Natural helical carboxymethyl cellulose fibers-based actuator for smart controller applications.

Abstract

Water-responsive polymers have received great attention in the field of smart actuators due to their mechanical response to humidity without energy consumption. Natural polymers-based actuators are competitive because of their green, sustainable, and biocompatible characteristics. In this paper, we report a natural twisting carboxymethyl cellulose (CMC) fiber-based actuator (TCFA) with remarkable performance under water and moist stimulation. The water-responsive CMC fibers were prepared using wet spinning and twisting.
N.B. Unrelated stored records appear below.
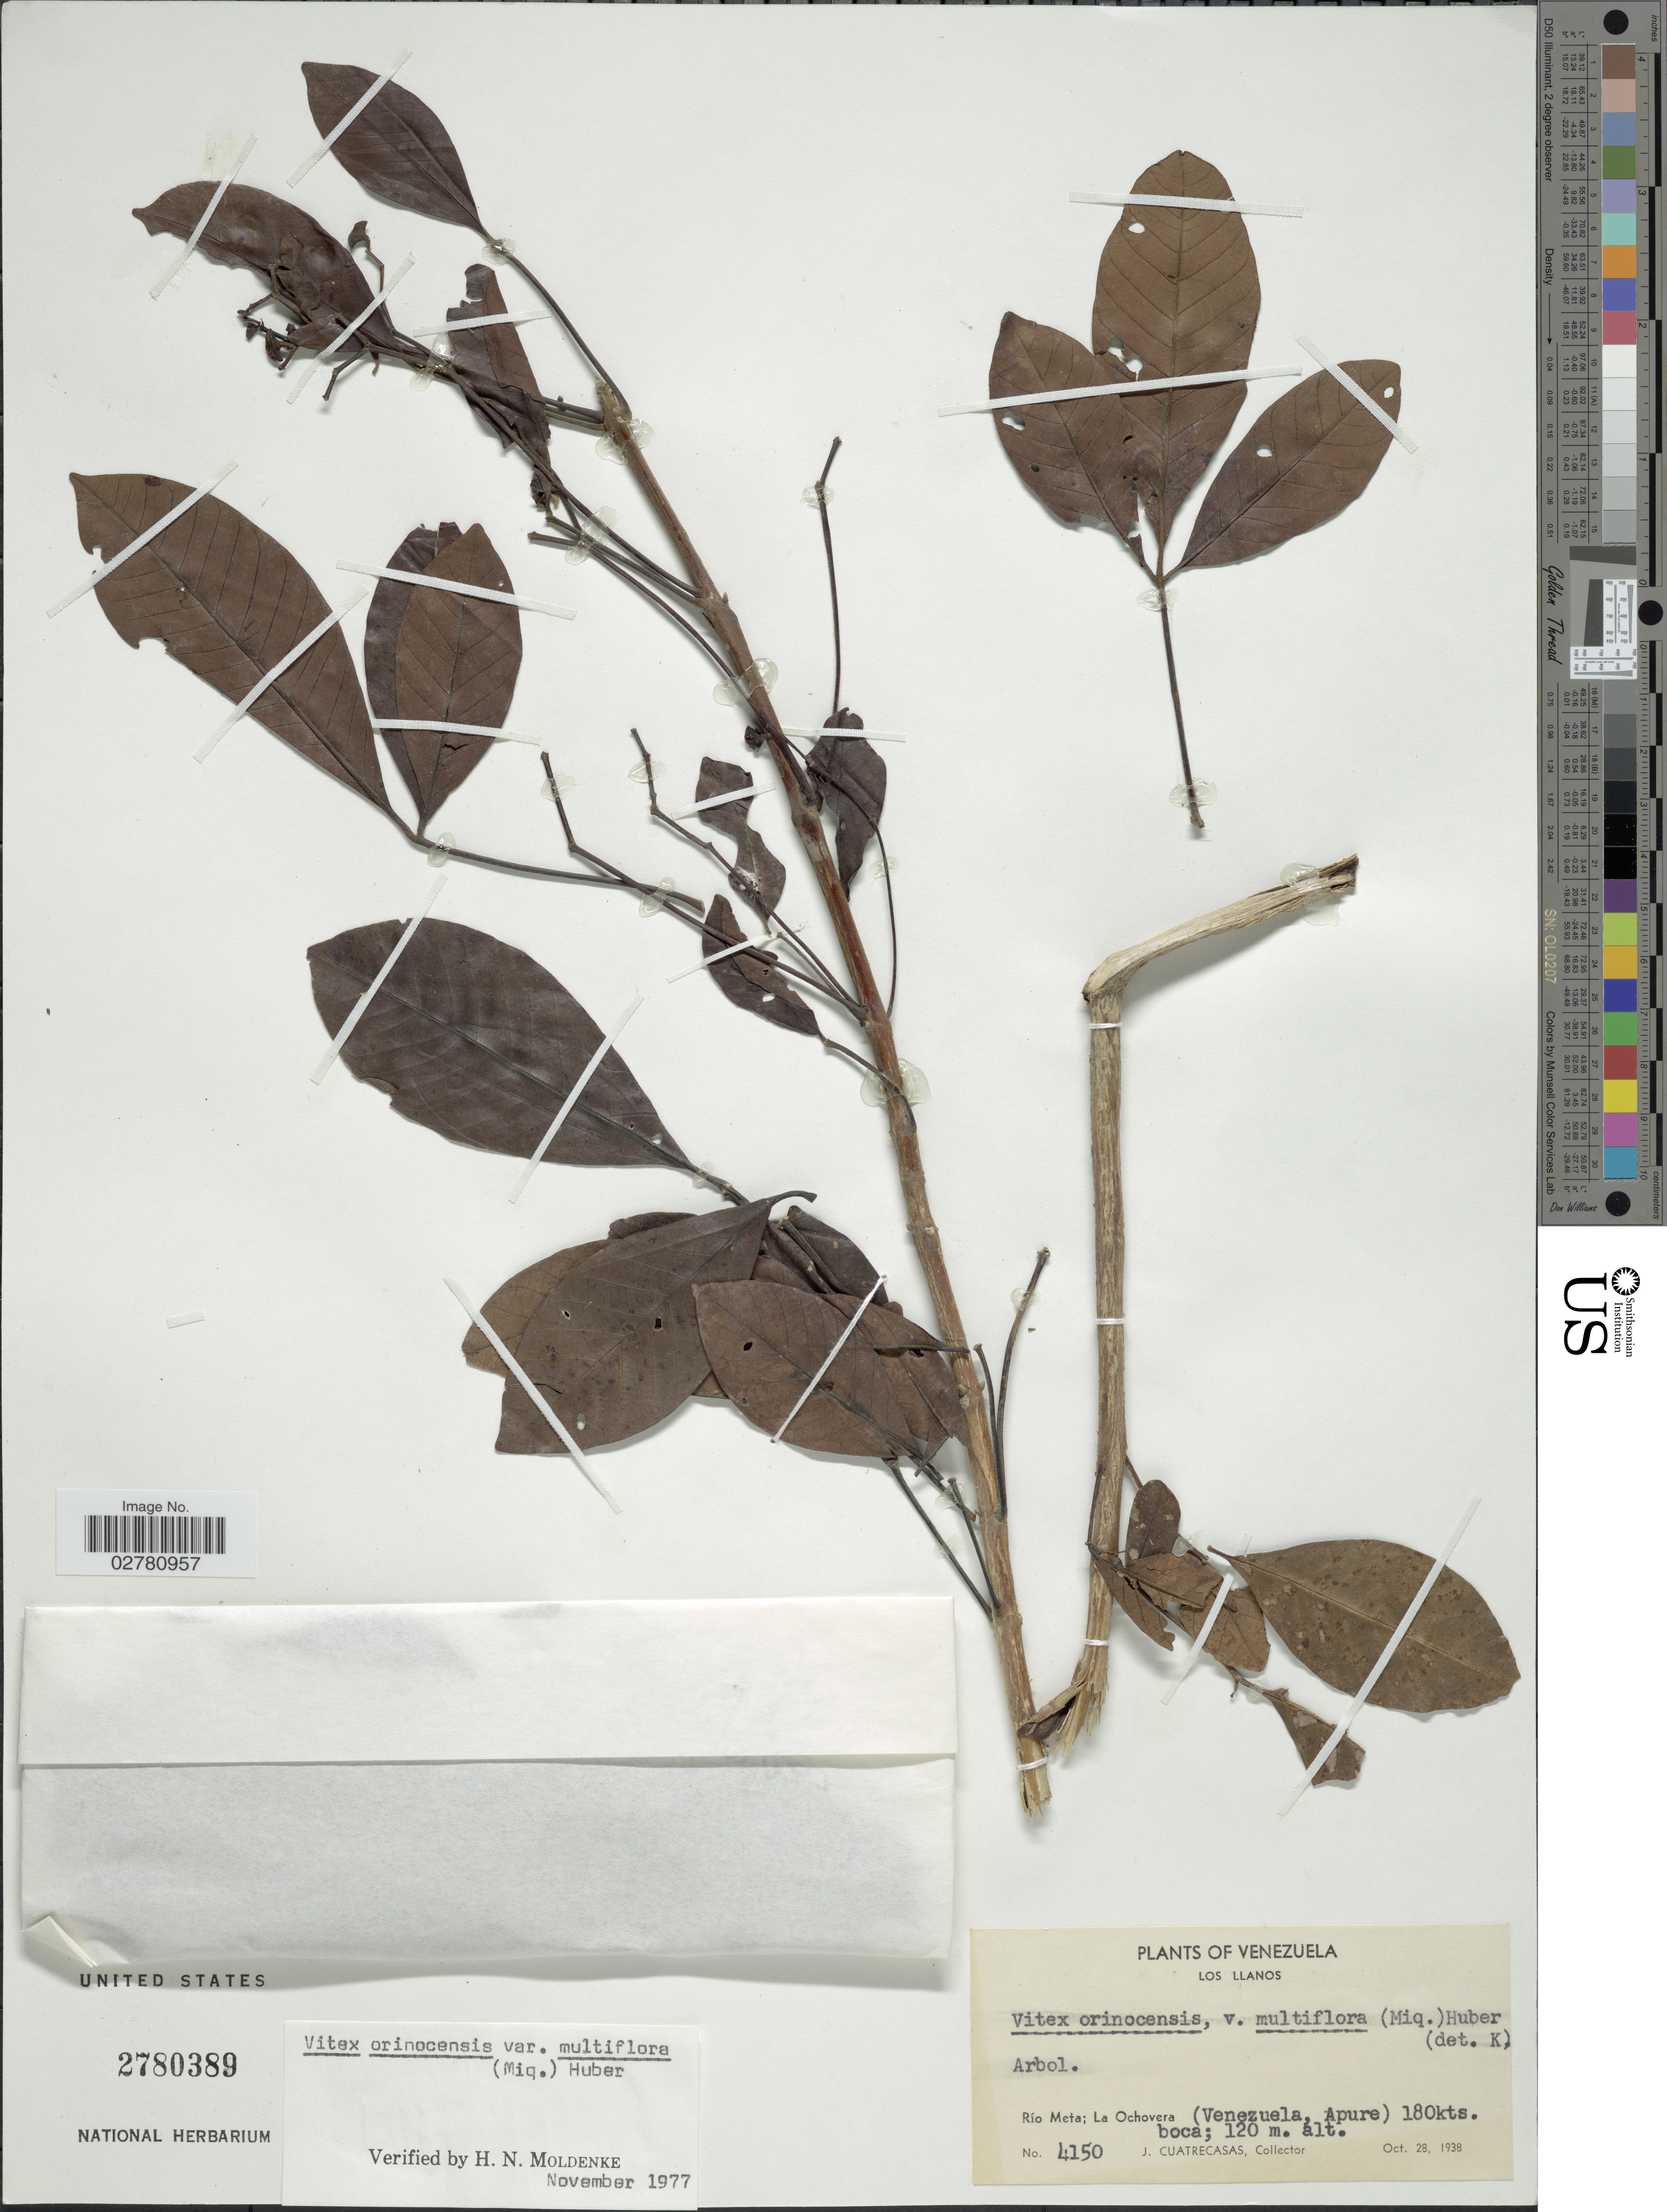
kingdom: Plantae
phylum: Tracheophyta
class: Magnoliopsida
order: Lamiales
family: Lamiaceae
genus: Vitex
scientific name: Vitex orinocensis var. multiflora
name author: (Miq.) Huber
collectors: J. Cuatrecasas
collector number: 4150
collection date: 1938-10-28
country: Venezuela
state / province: Apure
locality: Los Llanos. Río Meta; La Ochovera. 180kts. boca.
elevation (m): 120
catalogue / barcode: US 2780389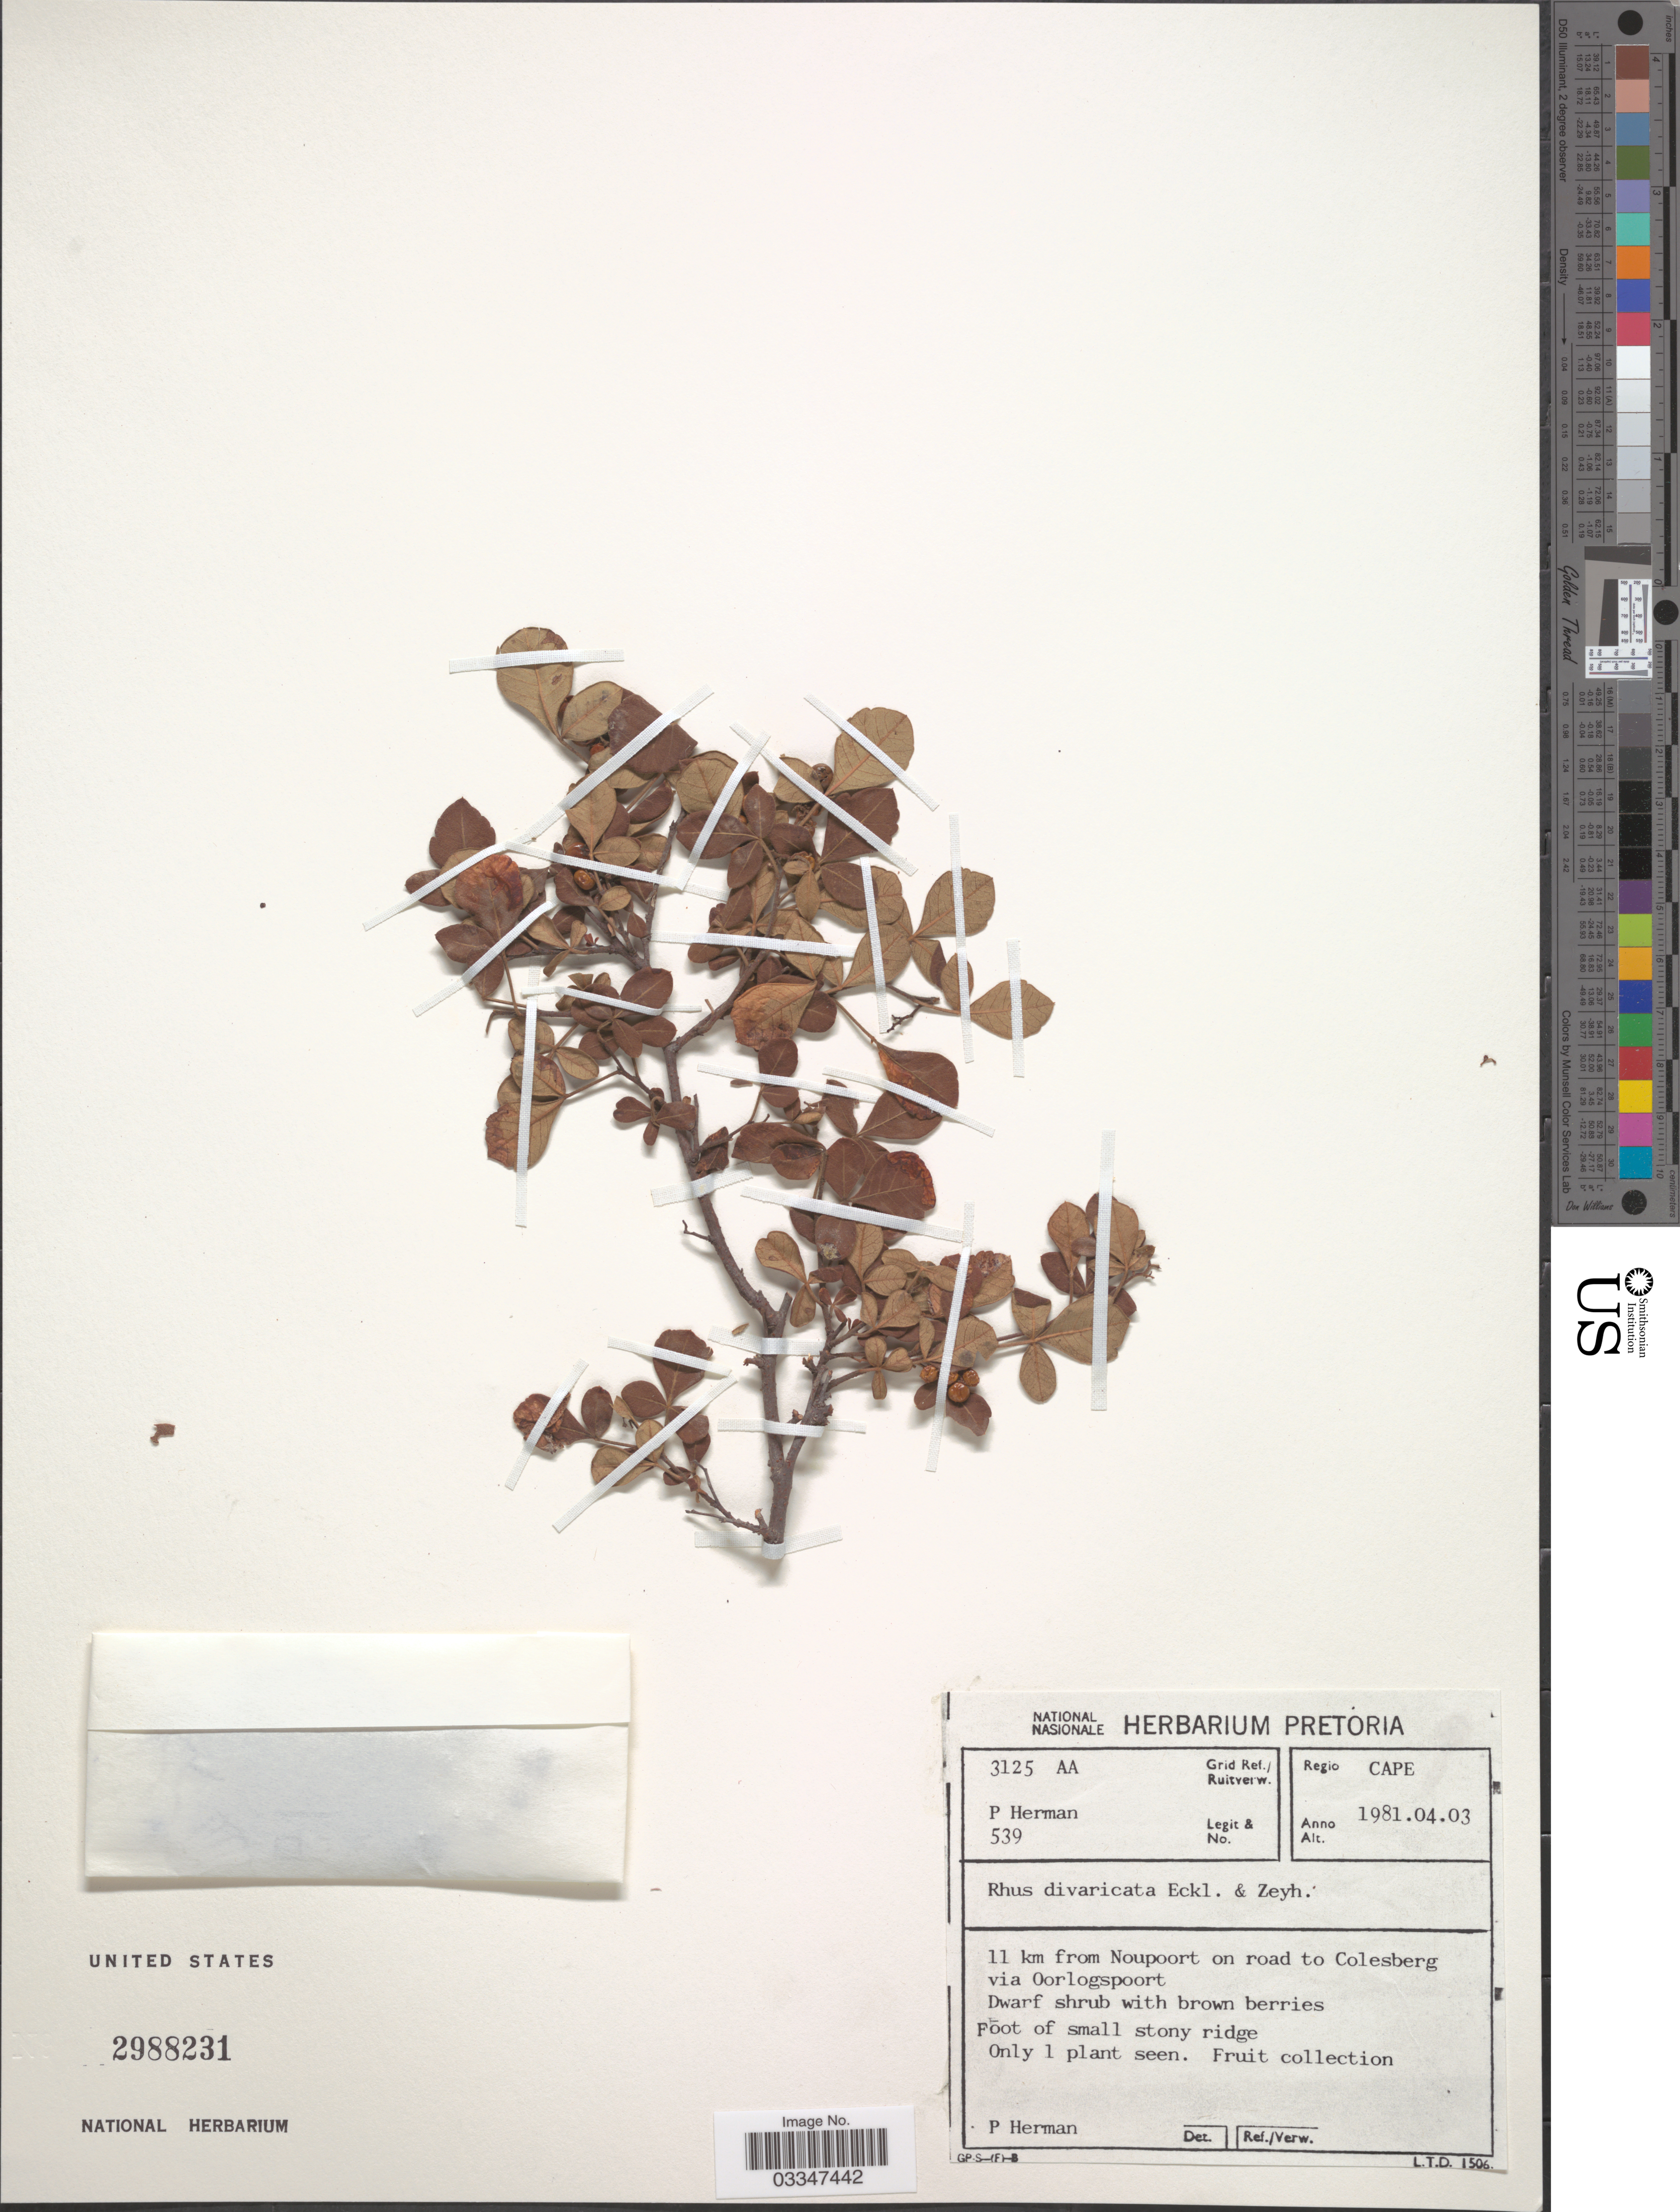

Owing to the helical structure, good water absorption, and swelling performance, the CMC fiber exhibits excellent rotational motion with a rotation speed of 4615 rpm and recovery speed of 1538.4 rpm under water stimulation. In addition, the actuator revolutions remained almost constant after more than 254 cycles, thus demonstrating the excellent cyclic stability of this untwisting recovery process. Moreover, the CMC fiber shows application in a smart rainy curtain, smart crane, and concentration detection for alcohol solution. We offer an easy and scalable method to obtain a CMC fiber-based actuator with low cost, sustainability as well as excellent driving performance. Our work inspires a new idea in the design of cellulose-derived actuators and their application in future intelligent systems.